11 thoughts on “Remember “Kilted To Kick Cancer””

  1. I've been using sticky traps, the heavy paper type, not the plastic tray ones. Lay them along the edges of walls, corners, etc. If stepping on them is a concern, fold them up into a box shape.

  2. The inmate "suitcased" a whole sheet? The worst thing to find in a squat-and-cough is to actually find something! In theory, we are not allowed to remove anything found in a body cavity but we are supposed to defer to medical. However often the inmate will remove the item voluntarily without us asking.

    Our agency now has a very pro-active pest control program. The worst is the sticky traps. They work. But invariably the mouse is caught in the kitchen and then the inmates feed it and make it a pet.

  3. He had an entire bedsheet shoved up his hoo-ha? That's, err, impressive…

  4. A whole sheet?!?! Damn
    At least that's not where you found Eduardo

  5. More information about the water bag, please. I may be mistaken, but I thought that lockups usually had exercise rooms to help relieve boredom and aggression in inmates. So why would they need the water bag and what's the issue if they do have it?

  6. Marty, your questions are at least partially answered in comments on a few of the earlier posted shift summaries. Regards.

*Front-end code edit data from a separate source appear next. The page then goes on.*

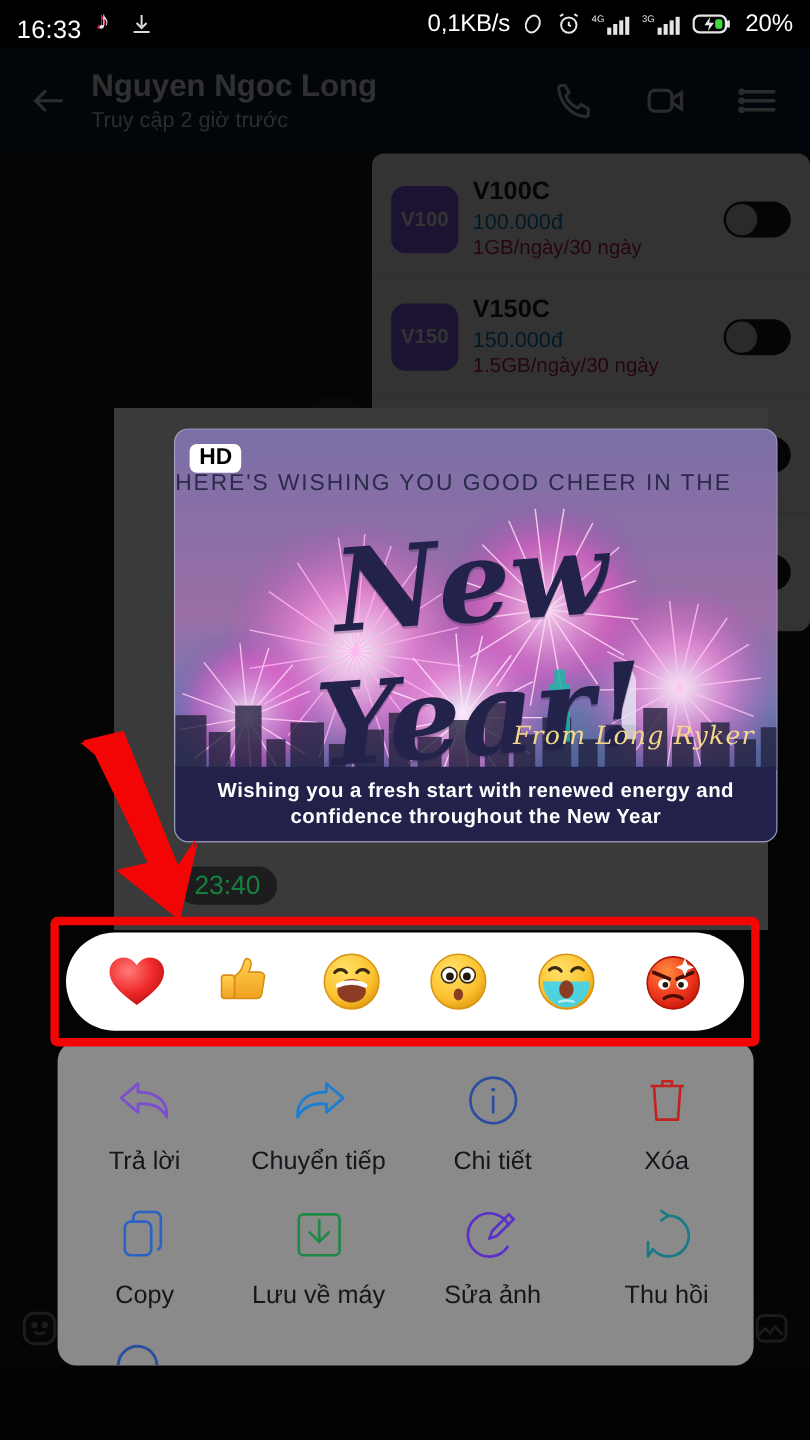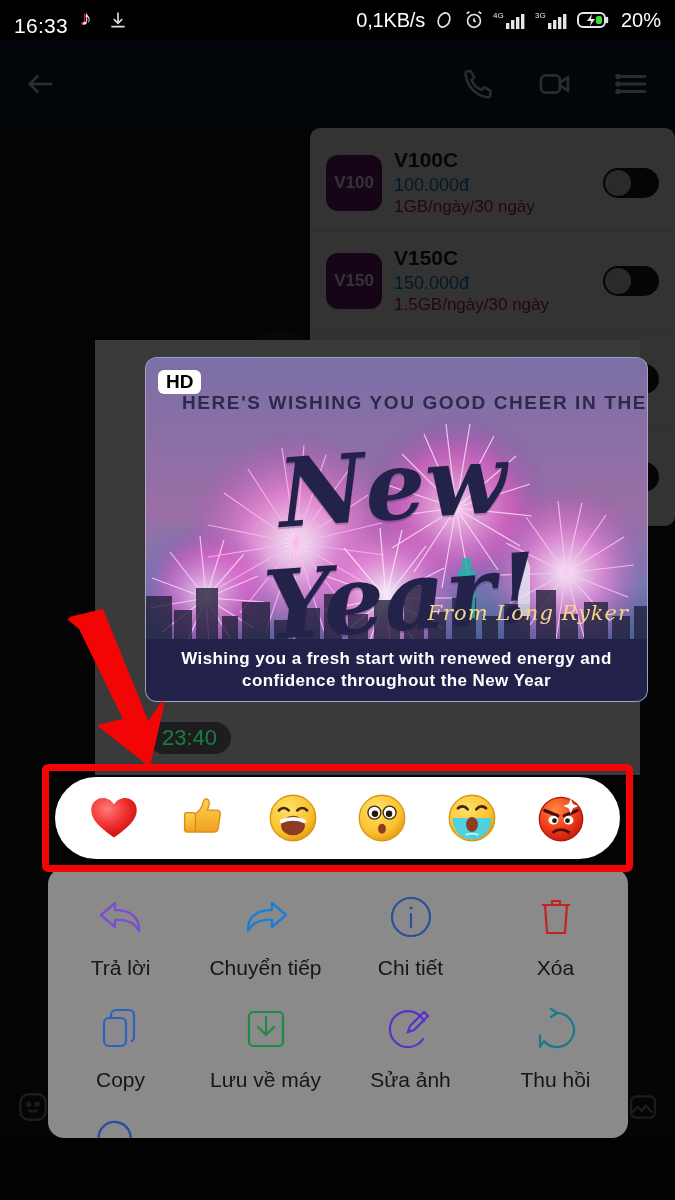"Nguyen Ngoc Long" div.hdr-titles { html: none -> <div> <div>Nguyen Ngoc Long</div> <div>Truy cập 2 giờ trước</div> </div> }
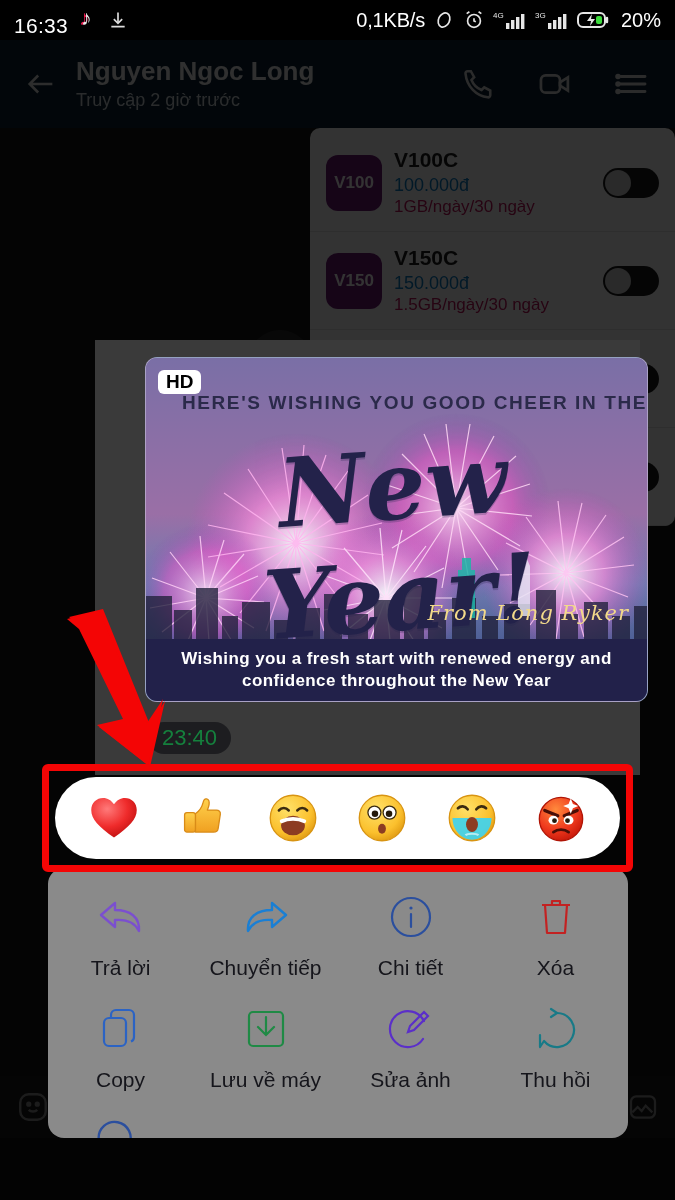"V100" .plan-logo { background: #701a75 -> #8b5cf6 }
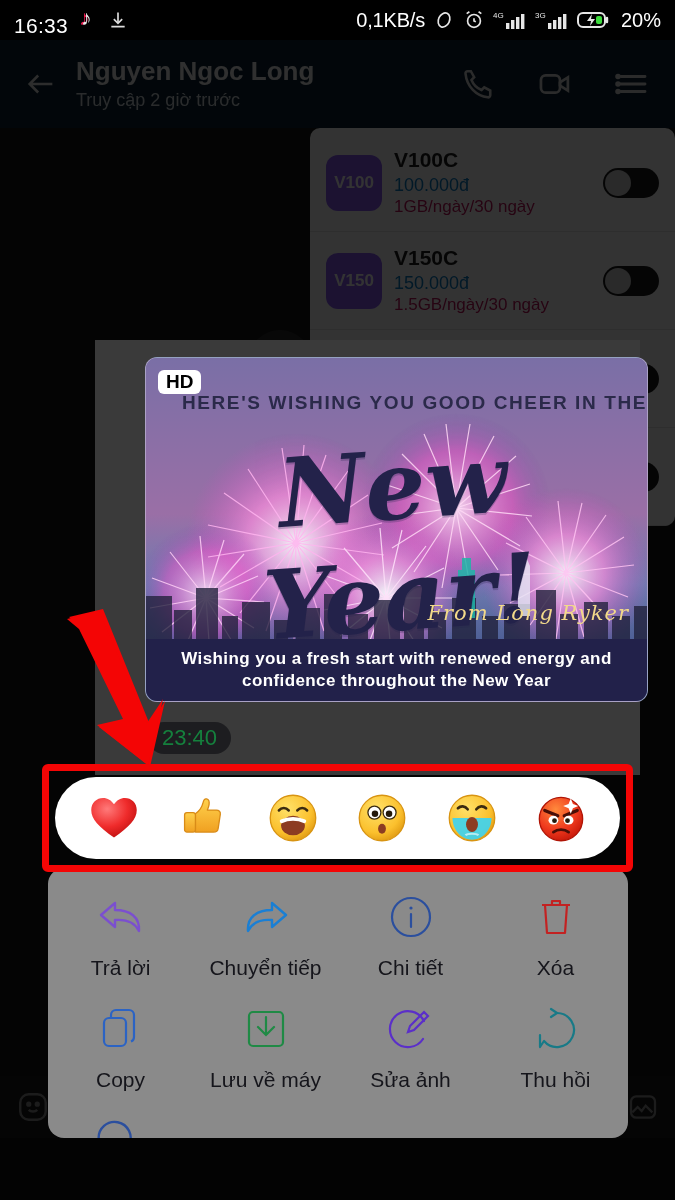"HERE'S WISHING YOU GOOD CHEER" .card-toptext { font-weight: bold -> normal; text-align: right -> left }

  7. Hey Marty. I'll toss in a few more details. Not every facility has a "full" weight room. Being that Lawdog works in a "Jail" as opposed to a "Prison," there will not be as many recreational opportunities. (My facility does not offer any weight training equipment, for example.)

    Now, remember that in a correctional facility that everything is controlled. An inmate should get nothing except what the jail provides to them. Thus an inmate can only go to the rec yard at specified times. The benefit of a (contraband) weight bag is that an inmate can then work out while they are on lock down. (They will use their time out to play cards, watch TV, make phone calls, et al.)

    Thus, a weight bag allows an inmate to "steal" a bit of freedom not normally allocated to them. While it may be considered merely a bit of nuisance contraband, every bit of control in a correctional setting helps maintain order. IE: If it's too nice inside, then the inmates will want to come back.

  8. Okay, I have to ask. For what are you checking when you do water checks? Inquiring minds (or at least mine) want to know!

    And have you had any luck evicting Eduardo?